* **Directions for this task**
In the listing below, print exactly the lines between the line holding "wall art: none" and the line holding "cereal bowl: present", inclusive, and no more.
----- Provided data
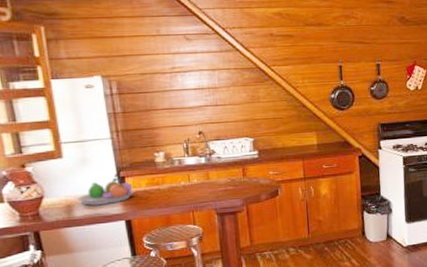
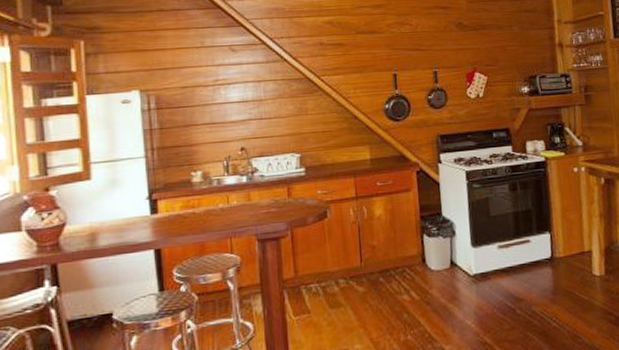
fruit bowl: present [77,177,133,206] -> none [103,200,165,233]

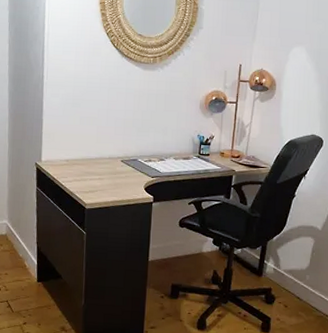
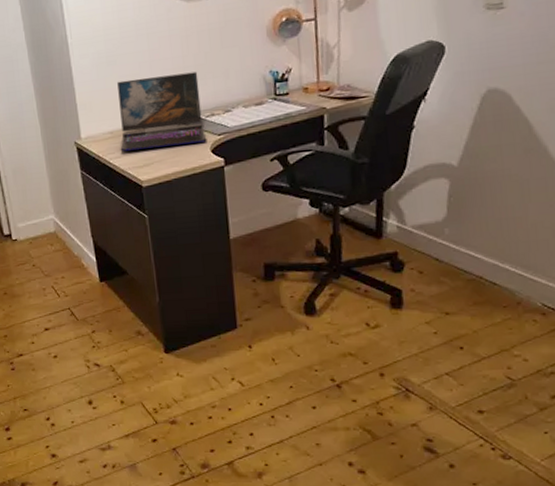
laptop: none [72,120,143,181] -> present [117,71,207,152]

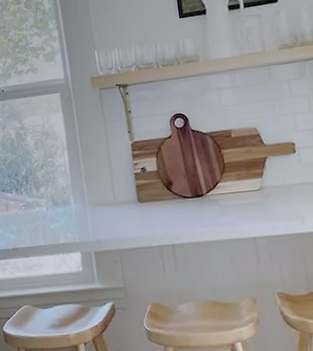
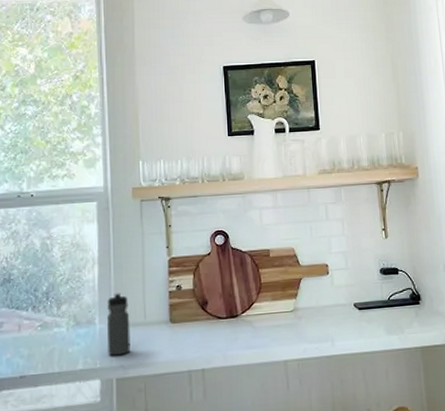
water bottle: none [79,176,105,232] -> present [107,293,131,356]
----------
----- Provided data
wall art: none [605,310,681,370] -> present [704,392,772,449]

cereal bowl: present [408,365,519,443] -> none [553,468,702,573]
----------
* **Response to the task**
wall art: none [605,310,681,370] -> present [704,392,772,449]

cereal bowl: present [408,365,519,443] -> none [553,468,702,573]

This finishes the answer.